■ **What you need to do**:
Copy exactly the lines of the records below, and only those lines, beginning with the line that contains "die beste Interpretation durchsetzen wird." and ending with the line that contains "funktionale und Marketingcookies.".

★ ★ ★ ★ ★

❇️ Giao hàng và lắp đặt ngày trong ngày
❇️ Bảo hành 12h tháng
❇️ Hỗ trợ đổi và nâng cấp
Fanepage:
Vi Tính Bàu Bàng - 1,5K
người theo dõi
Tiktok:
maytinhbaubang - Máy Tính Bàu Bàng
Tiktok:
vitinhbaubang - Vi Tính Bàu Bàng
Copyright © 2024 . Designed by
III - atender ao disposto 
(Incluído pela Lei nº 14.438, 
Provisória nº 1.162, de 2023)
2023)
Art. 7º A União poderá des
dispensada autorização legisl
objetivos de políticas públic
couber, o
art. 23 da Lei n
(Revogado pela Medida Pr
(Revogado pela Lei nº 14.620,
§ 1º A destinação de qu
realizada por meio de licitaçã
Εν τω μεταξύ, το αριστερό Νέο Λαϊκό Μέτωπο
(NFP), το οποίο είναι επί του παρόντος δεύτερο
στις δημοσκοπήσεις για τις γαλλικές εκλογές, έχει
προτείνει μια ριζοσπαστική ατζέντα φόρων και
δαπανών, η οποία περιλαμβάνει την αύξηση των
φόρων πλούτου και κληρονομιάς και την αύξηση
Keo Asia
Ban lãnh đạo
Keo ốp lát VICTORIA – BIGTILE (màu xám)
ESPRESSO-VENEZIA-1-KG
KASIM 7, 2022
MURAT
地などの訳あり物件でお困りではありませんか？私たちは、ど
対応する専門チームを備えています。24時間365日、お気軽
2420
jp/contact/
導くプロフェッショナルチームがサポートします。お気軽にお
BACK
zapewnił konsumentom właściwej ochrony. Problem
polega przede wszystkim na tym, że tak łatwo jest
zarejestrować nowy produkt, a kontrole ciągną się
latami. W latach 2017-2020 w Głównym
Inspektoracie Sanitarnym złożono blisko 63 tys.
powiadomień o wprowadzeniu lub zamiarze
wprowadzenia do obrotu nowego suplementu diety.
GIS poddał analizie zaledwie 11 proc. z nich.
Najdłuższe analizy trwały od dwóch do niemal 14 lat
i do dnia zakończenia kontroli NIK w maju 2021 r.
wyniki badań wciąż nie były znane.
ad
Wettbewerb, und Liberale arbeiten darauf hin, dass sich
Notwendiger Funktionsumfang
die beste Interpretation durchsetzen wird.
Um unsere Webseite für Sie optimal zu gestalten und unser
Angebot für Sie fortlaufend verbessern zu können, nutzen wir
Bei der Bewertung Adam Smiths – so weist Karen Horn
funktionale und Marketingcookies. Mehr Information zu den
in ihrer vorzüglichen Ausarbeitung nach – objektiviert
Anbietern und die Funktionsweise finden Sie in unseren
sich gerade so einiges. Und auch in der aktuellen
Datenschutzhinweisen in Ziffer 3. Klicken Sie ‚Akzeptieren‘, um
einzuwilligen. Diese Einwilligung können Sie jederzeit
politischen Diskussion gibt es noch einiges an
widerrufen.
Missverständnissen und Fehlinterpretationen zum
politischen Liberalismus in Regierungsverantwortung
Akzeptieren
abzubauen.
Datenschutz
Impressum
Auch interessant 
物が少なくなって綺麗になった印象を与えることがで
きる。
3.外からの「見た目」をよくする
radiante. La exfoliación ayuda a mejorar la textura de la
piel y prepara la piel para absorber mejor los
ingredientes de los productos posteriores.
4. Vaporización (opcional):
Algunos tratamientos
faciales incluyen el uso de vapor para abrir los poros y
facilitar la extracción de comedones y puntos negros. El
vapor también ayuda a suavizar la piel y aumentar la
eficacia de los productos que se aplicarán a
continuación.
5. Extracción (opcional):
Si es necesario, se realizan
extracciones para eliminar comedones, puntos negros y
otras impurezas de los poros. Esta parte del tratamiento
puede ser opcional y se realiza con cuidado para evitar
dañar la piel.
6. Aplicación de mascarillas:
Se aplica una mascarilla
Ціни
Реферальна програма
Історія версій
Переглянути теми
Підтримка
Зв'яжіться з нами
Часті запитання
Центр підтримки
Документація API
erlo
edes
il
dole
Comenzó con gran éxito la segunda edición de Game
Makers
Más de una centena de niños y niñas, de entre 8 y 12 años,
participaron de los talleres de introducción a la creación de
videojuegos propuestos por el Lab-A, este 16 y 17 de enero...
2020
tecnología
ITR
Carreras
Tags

★ ★ ★ ★ ★

■ **Response**:
die beste Interpretation durchsetzen wird.
Um unsere Webseite für Sie optimal zu gestalten und unser
Angebot für Sie fortlaufend verbessern zu können, nutzen wir
Bei der Bewertung Adam Smiths – so weist Karen Horn
funktionale und Marketingcookies. Mehr Information zu den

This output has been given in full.